How Self-Employment Tax Works
When you work as a freelancer, independent contractor, or sole proprietor, you are responsible for both the employer and employee portions of Social Security and Medicare taxes. This combined 15.3% rate is called self-employment (SE) tax. W2 employees only pay 7.65% — their employer pays the other half.
The SE Tax Calculation
Net SE Income = Gross Income − Business Expenses
SE Tax Base = Net SE Income × 0.9235
SE Tax = SE Tax Base × 0.153
SE Deduction = SE Tax ÷ 2 (deducted from AGI)
Federal Tax = Applied to (Net SE − SE Deduction + Other Income − Standard Deduction)
Maximizing Your Deductions
Every dollar of legitimate business expenses reduces both your SE tax and income tax. Common deductions include home office, equipment, software, professional development, health insurance premiums (above-the-line deduction), and retirement contributions (SEP-IRA allows up to 25% of net SE income).
Quarterly Estimated Taxes
Unlike employees who have taxes withheld, self-employed individuals must pay taxes quarterly. Missing a payment or paying too little can result in IRS underpayment penalties. The safe harbor rule: pay at least 100% of last year's tax liability (110% if your prior year AGI exceeded $150,000) to avoid penalties.
Frequently Asked Questions
Self-employment (SE) tax is Social Security and Medicare taxes for self-employed individuals. The rate is 15.3% (12.4% Social Security + 2.9% Medicare) on 92.35% of net self-employment earnings. W2 employees pay half (7.65%) with employers paying the other half — self-employed pay both sides.

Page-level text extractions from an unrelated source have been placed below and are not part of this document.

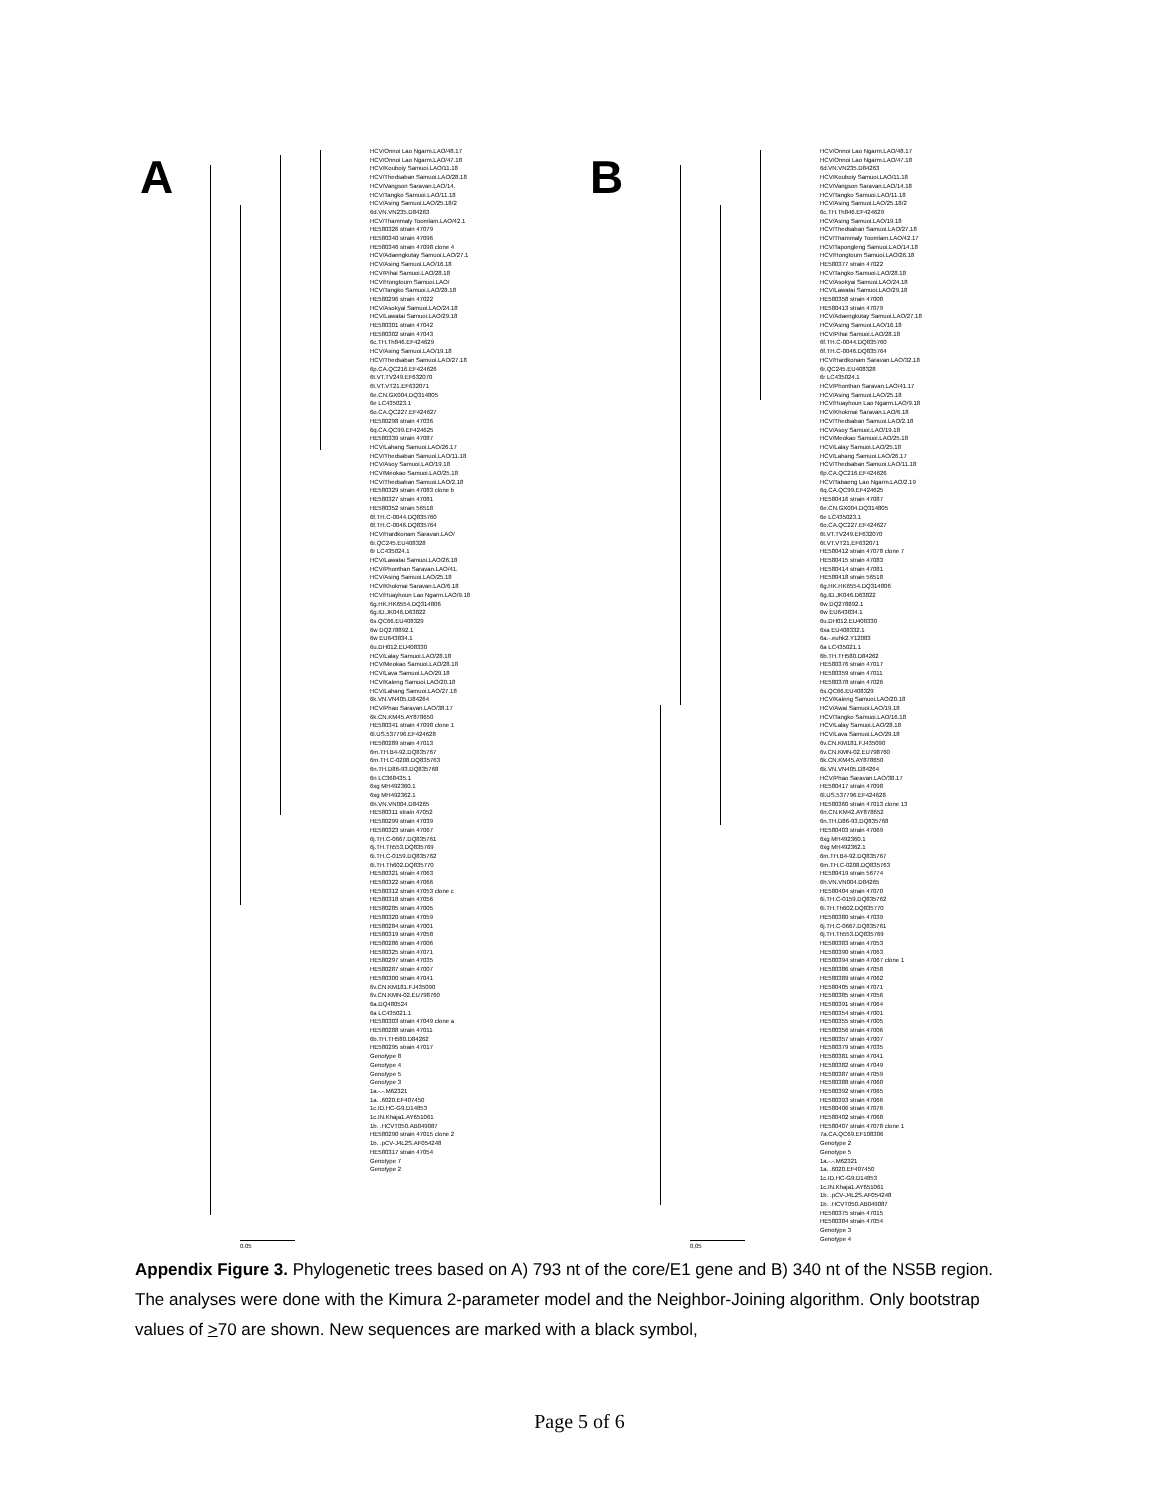A
HCV/Onnoi Lao Ngarm.LAO/48.17
HCV/Onnoi Lao Ngarm.LAO/47.18
HCV/Kouboiy Samuoi.LAO/11.18
HCV/Thedsaban Samuoi.LAO/28.18
HCV/Vangson Saravan.LAO/14.
HCV/Tangko Samuoi.LAO/11.18
HCV/Asing Samuoi.LAO/25.18/2
6d.VN.VN235.D84263
HCV/Thammaly Toomlam.LAO/42.1
HE580326 strain 47079
HE580340 strain 47096
HE580346 strain 47098 clone 4
HCV/Adaengkutay Samuoi.LAO/27.1
HCV/Asing Samuoi.LAO/16.18
HCV/Pihai Samuoi.LAO/28.18
HCV/Hongtoum Samuoi.LAO/
HCV/Tangko Samuoi.LAO/28.18
HE580296 strain 47022
HCV/Asokyai Samuoi.LAO/24.18
HCV/Lawatai Samuoi.LAO/29.18
HE580301 strain 47042
HE580302 strain 47043
6c.TH.Th846.EF424629
HCV/Asing Samuoi.LAO/19.18
HCV/Thedsaban Samuoi.LAO/27.18
6p.CA.QC216.EF424626
6t.VT.TV249.EF632070
6t.VT.VT21.EF632071
6e.CN.GX004.DQ314805
6e LC435023.1
6o.CA.QC227.EF424627
HE580298 strain 47036
6q.CA.QC99.EF424625
HE580339 strain 47087
HCV/Lahang Samuoi.LAO/26.17
HCV/Thedsaban Samuoi.LAO/11.18
HCV/Asoy Samuoi.LAO/19.18
HCV/Meokao Samuoi.LAO/25.18
HCV/Thedsaban Samuoi.LAO/2.18
HE580329 strain 47083 clone b
HE580327 strain 47081
HE580352 strain 56518
6f.TH.C-0044.DQ835760
6f.TH.C-0046.DQ835764
HCV/Hardkonam Saravan.LAO/
6r.QC245.EU408328
6r LC435024.1
HCV/Lawatai Samuoi.LAO/26.18
HCV/Phonthan Saravan.LAO/41.
HCV/Asing Samuoi.LAO/25.18
HCV/Khokmai Saravan.LAO/6.18
HCV/Huayhoun Lao Ngarm.LAO/9.18
6g.HK.HK6554.DQ314806
6g.ID.JK046.D63822
6s.QC66.EU408329
6w DQ278892.1
6w EU643834.1
6u.DH012.EU408330
HCV/Lalay Samuoi.LAO/28.18
HCV/Meokao Samuoi.LAO/28.18
HCV/Lava Samuoi.LAO/29.18
HCV/Kaleng Samuoi.LAO/20.18
HCV/Lahang Samuoi.LAO/27.18
6k.VN.VN405.D84264
HCV/Phao Saravan.LAO/38.17
6k.CN.KM45.AY878650
HE580341 strain 47098 clone 1
6l.US.537796.EF424628
HE580289 strain 47013
6m.TH.B4-92.DQ835767
6m.TH.C-0208.DQ835763
6n.TH.D86-93.DQ835768
6n LC368435.1
6xg MH492360.1
6xg MH492362.1
6h.VN.VN004.D84265
HE580311 strain 47052
HE580299 strain 47039
HE580323 strain 47067
6j.TH.C-0667.DQ835761
6j.TH.Th553.DQ835769
6i.TH.C-0159.DQ835762
6i.TH.Th602.DQ835770
HE580321 strain 47063
HE580322 strain 47066
HE580312 strain 47053 clone c
HE580318 strain 47056
HE580285 strain 47005
HE580320 strain 47059
HE580284 strain 47001
HE580319 strain 47058
HE580286 strain 47006
HE580325 strain 47071
HE580297 strain 47035
HE580287 strain 47007
HE580300 strain 47041
6v.CN.KM181.FJ435090
6v.CN.KMN-02.EU798760
6a.DQ480524
6a LC435021.1
HE580303 strain 47049 clone a
HE580288 strain 47011
6b.TH.TH580.D84262
HE580295 strain 47017
Genotype 8
Genotype 4
Genotype 5
Genotype 3
1a.-.-.M62321
1a. .6020.EF407450
1c.ID.HC-G9.D14853
1c.IN.Khaja1.AY651061
1b. .HCVT050.AB049087
HE580290 strain 47015 clone 2
1b. .pCV-J4L2S.AF054248
HE580317 strain 47054
Genotype 7
Genotype 2
0.05
B
HCV/Onnoi Lao Ngarm.LAO/48.17
HCV/Onnoi Lao Ngarm.LAO/47.18
6d.VN.VN235.D84263
HCV/Kouboiy Samuoi.LAO/11.18
HCV/Vangson Saravan.LAO/14.18
HCV/Tangko Samuoi.LAO/11.18
HCV/Asing Samuoi.LAO/25.18/2
6c.TH.Th846.EF424629
HCV/Asing Samuoi.LAO/19.18
HCV/Thedsaban Samuoi.LAO/27.18
HCV/Thammaly Toomlam.LAO/42.17
HCV/Tapongleng Samuoi.LAO/14.18
HCV/Hongtoum Samuoi.LAO/26.18
HE580377 strain 47022
HCV/Tangko Samuoi.LAO/28.18
HCV/Asokyai Samuoi.LAO/24.18
HCV/Lawatai Samuoi.LAO/29.18
HE580358 strain 47008
HE580413 strain 47079
HCV/Adaengkutay Samuoi.LAO/27.18
HCV/Asing Samuoi.LAO/16.18
HCV/Pihai Samuoi.LAO/28.18
6f.TH.C-0044.DQ835760
6f.TH.C-0046.DQ835764
HCV/Hardkonam Saravan.LAO/32.18
6r.QC245.EU408328
6r LC435024.1
HCV/Phonthan Saravan.LAO/41.17
HCV/Asing Samuoi.LAO/25.18
HCV/Huayhoun Lao Ngarm.LAO/9.18
HCV/Khokmai Saravan.LAO/6.18
HCV/Thedsaban Samuoi.LAO/2.18
HCV/Asoy Samuoi.LAO/19.18
HCV/Meokao Samuoi.LAO/25.18
HCV/Lalay Samuoi.LAO/25.18
HCV/Lahang Samuoi.LAO/26.17
HCV/Thedsaban Samuoi.LAO/11.18
6p.CA.QC216.EF424626
HCV/Tabaeng Lao Ngarm.LAO/2.19
6q.CA.QC99.EF424625
HE580416 strain 47087
6e.CN.GX004.DQ314805
6e LC435023.1
6o.CA.QC227.EF424627
6t.VT.TV249.EF632070
6t.VT.VT21.EF632071
HE580412 strain 47078 clone 7
HE580415 strain 47083
HE580414 strain 47081
HE580418 strain 56518
6g.HK.HK6554.DQ314806
6g.ID.JK046.D63822
6w DQ278892.1
6w EU643834.1
6u.DH012.EU408330
6xa EU408332.1
6a.-.euhk2.Y12083
6a LC435021.1
6b.TH.TH580.D84262
HE580376 strain 47017
HE580359 strain 47011
HE580378 strain 47026
6s.QC66.EU408329
HCV/Kaleng Samuoi.LAO/20.18
HCV/Awai Samuoi.LAO/19.18
HCV/Tangko Samuoi.LAO/16.18
HCV/Lalay Samuoi.LAO/28.18
HCV/Lava Samuoi.LAO/29.18
6v.CN.KM181.FJ435090
6v.CN.KMN-02.EU798760
6k.CN.KM45.AY878650
6k.VN.VN405.D84264
HCV/Phao Saravan.LAO/38.17
HE580417 strain 47098
6l.US.537796.EF424628
HE580360 strain 47013 clone 13
6n.CN.KM42.AY878652
6n.TH.D86-93.DQ835768
HE580403 strain 47069
6xg MH492360.1
6xg MH492362.1
6m.TH.B4-92.DQ835767
6m.TH.C-0208.DQ835763
HE580419 strain 56774
6h.VN.VN004.D84265
HE580404 strain 47070
6i.TH.C-0159.DQ835762
6i.TH.Th602.DQ835770
HE580380 strain 47039
6j.TH.C-0667.DQ835761
6j.TH.Th553.DQ835769
HE580383 strain 47053
HE580390 strain 47063
HE580394 strain 47067 clone 1
HE580386 strain 47058
HE580389 strain 47062
HE580405 strain 47071
HE580385 strain 47056
HE580391 strain 47064
HE580354 strain 47001
HE580355 strain 47005
HE580356 strain 47006
HE580357 strain 47007
HE580379 strain 47035
HE580381 strain 47041
HE580382 strain 47049
HE580387 strain 47059
HE580388 strain 47060
HE580392 strain 47065
HE580393 strain 47066
HE580406 strain 47076
HE580402 strain 47068
HE580407 strain 47078 clone 1
7a.CA.QC69.EF108306
Genotype 2
Genotype 5
1a.-.-.M62321
1a. .6020.EF407450
1c.ID.HC-G9.D14853
1c.IN.Khaja1.AY651061
1b. .pCV-J4L2S.AF054248
1b. .HCVT050.AB049087
HE580375 strain 47015
HE580384 strain 47054
Genotype 3
Genotype 4
0,05
Appendix Figure 3. Phylogenetic trees based on A) 793 nt of the core/E1 gene and B) 340 nt of the NS5B region. The analyses were done with the Kimura 2-parameter model and the Neighbor-Joining algorithm. Only bootstrap values of >70 are shown. New sequences are marked with a black symbol,
Page 5 of 6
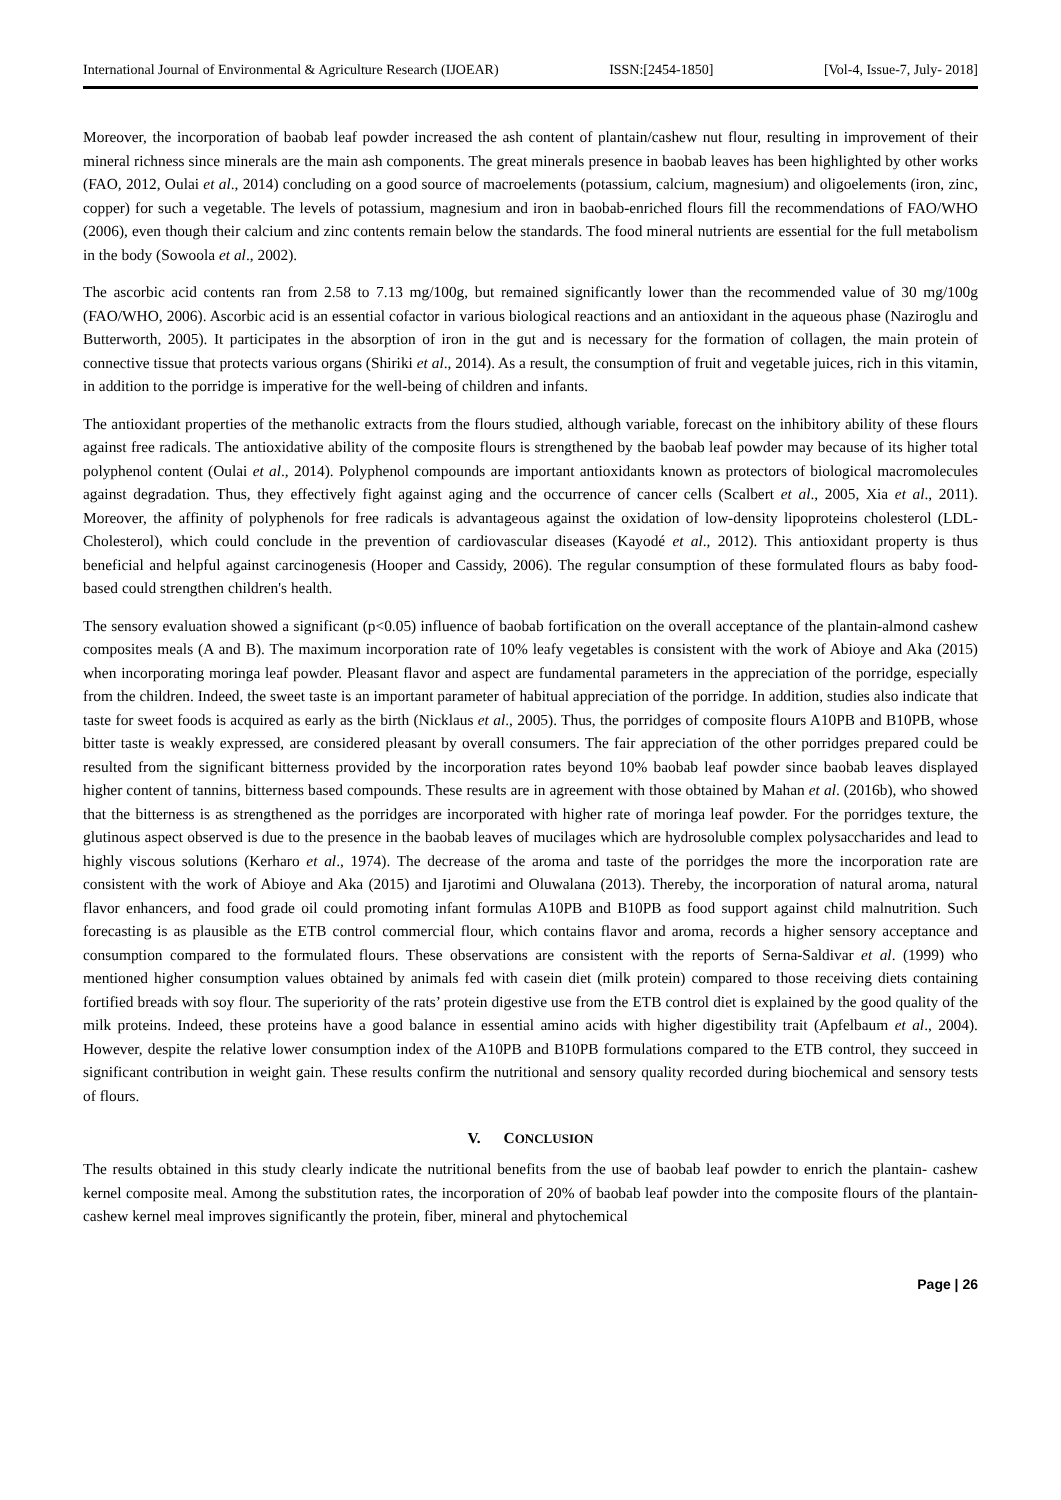International Journal of Environmental & Agriculture Research (IJOEAR) ISSN:[2454-1850] [Vol-4, Issue-7, July- 2018]
Moreover, the incorporation of baobab leaf powder increased the ash content of plantain/cashew nut flour, resulting in improvement of their mineral richness since minerals are the main ash components. The great minerals presence in baobab leaves has been highlighted by other works (FAO, 2012, Oulai et al., 2014) concluding on a good source of macroelements (potassium, calcium, magnesium) and oligoelements (iron, zinc, copper) for such a vegetable. The levels of potassium, magnesium and iron in baobab-enriched flours fill the recommendations of FAO/WHO (2006), even though their calcium and zinc contents remain below the standards. The food mineral nutrients are essential for the full metabolism in the body (Sowoola et al., 2002).
The ascorbic acid contents ran from 2.58 to 7.13 mg/100g, but remained significantly lower than the recommended value of 30 mg/100g (FAO/WHO, 2006). Ascorbic acid is an essential cofactor in various biological reactions and an antioxidant in the aqueous phase (Naziroglu and Butterworth, 2005). It participates in the absorption of iron in the gut and is necessary for the formation of collagen, the main protein of connective tissue that protects various organs (Shiriki et al., 2014). As a result, the consumption of fruit and vegetable juices, rich in this vitamin, in addition to the porridge is imperative for the well-being of children and infants.
The antioxidant properties of the methanolic extracts from the flours studied, although variable, forecast on the inhibitory ability of these flours against free radicals. The antioxidative ability of the composite flours is strengthened by the baobab leaf powder may because of its higher total polyphenol content (Oulai et al., 2014). Polyphenol compounds are important antioxidants known as protectors of biological macromolecules against degradation. Thus, they effectively fight against aging and the occurrence of cancer cells (Scalbert et al., 2005, Xia et al., 2011). Moreover, the affinity of polyphenols for free radicals is advantageous against the oxidation of low-density lipoproteins cholesterol (LDL-Cholesterol), which could conclude in the prevention of cardiovascular diseases (Kayodé et al., 2012). This antioxidant property is thus beneficial and helpful against carcinogenesis (Hooper and Cassidy, 2006). The regular consumption of these formulated flours as baby food-based could strengthen children's health.
The sensory evaluation showed a significant (p<0.05) influence of baobab fortification on the overall acceptance of the plantain-almond cashew composites meals (A and B). The maximum incorporation rate of 10% leafy vegetables is consistent with the work of Abioye and Aka (2015) when incorporating moringa leaf powder. Pleasant flavor and aspect are fundamental parameters in the appreciation of the porridge, especially from the children. Indeed, the sweet taste is an important parameter of habitual appreciation of the porridge. In addition, studies also indicate that taste for sweet foods is acquired as early as the birth (Nicklaus et al., 2005). Thus, the porridges of composite flours A10PB and B10PB, whose bitter taste is weakly expressed, are considered pleasant by overall consumers. The fair appreciation of the other porridges prepared could be resulted from the significant bitterness provided by the incorporation rates beyond 10% baobab leaf powder since baobab leaves displayed higher content of tannins, bitterness based compounds. These results are in agreement with those obtained by Mahan et al. (2016b), who showed that the bitterness is as strengthened as the porridges are incorporated with higher rate of moringa leaf powder. For the porridges texture, the glutinous aspect observed is due to the presence in the baobab leaves of mucilages which are hydrosoluble complex polysaccharides and lead to highly viscous solutions (Kerharo et al., 1974). The decrease of the aroma and taste of the porridges the more the incorporation rate are consistent with the work of Abioye and Aka (2015) and Ijarotimi and Oluwalana (2013). Thereby, the incorporation of natural aroma, natural flavor enhancers, and food grade oil could promoting infant formulas A10PB and B10PB as food support against child malnutrition. Such forecasting is as plausible as the ETB control commercial flour, which contains flavor and aroma, records a higher sensory acceptance and consumption compared to the formulated flours. These observations are consistent with the reports of Serna-Saldivar et al. (1999) who mentioned higher consumption values obtained by animals fed with casein diet (milk protein) compared to those receiving diets containing fortified breads with soy flour. The superiority of the rats’ protein digestive use from the ETB control diet is explained by the good quality of the milk proteins. Indeed, these proteins have a good balance in essential amino acids with higher digestibility trait (Apfelbaum et al., 2004). However, despite the relative lower consumption index of the A10PB and B10PB formulations compared to the ETB control, they succeed in significant contribution in weight gain. These results confirm the nutritional and sensory quality recorded during biochemical and sensory tests of flours.
V. CONCLUSION
The results obtained in this study clearly indicate the nutritional benefits from the use of baobab leaf powder to enrich the plantain- cashew kernel composite meal. Among the substitution rates, the incorporation of 20% of baobab leaf powder into the composite flours of the plantain- cashew kernel meal improves significantly the protein, fiber, mineral and phytochemical
Page | 26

Step 1: Multiply net SE earnings × 0.9235 to get the SE tax base. Step 2: Multiply the base × 0.153 to get SE tax. Step 3: You can deduct half of the SE tax (the employer equivalent portion) from your gross income when calculating federal income tax.
You can deduct 50% of your SE tax as an above-the-line deduction (Schedule SE). This reduces your adjusted gross income (AGI), which in turn reduces your federal income tax. It does not reduce SE tax itself.
Yes — if you expect to owe $1,000 or more in taxes for the year, you must pay quarterly estimated taxes. Due dates are April 15, June 15, September 15, and January 15 of the following year. Failure to pay can result in underpayment penalties.
Common deductible SE expenses: home office, business equipment, vehicle use, professional services (accounting, legal), software subscriptions, business insurance, education, travel, and half of health insurance premiums. Deductions reduce your net SE income and therefore your SE tax.
For 2026, the Social Security wage base is $176,100. The 12.4% Social Security tax only applies to earnings up to this limit. The 2.9% Medicare tax applies to all earnings with no cap. High earners also pay an additional 0.9% Medicare surtax on earnings above $200,000 (single) or $250,000 (married).
States with no income tax: Alaska, Florida, Nevada, New Hampshire (only on dividends/interest), South Dakota, Tennessee, Texas, Washington, Wyoming. Living in one of these states can significantly reduce your total tax burden as a self-employed person.
An S-Corp election can reduce SE tax by allowing you to split income between a salary (subject to payroll taxes) and distributions (not subject to SE tax). This strategy typically saves money once net income exceeds $50,000–$80,000/year. Consult a CPA to evaluate.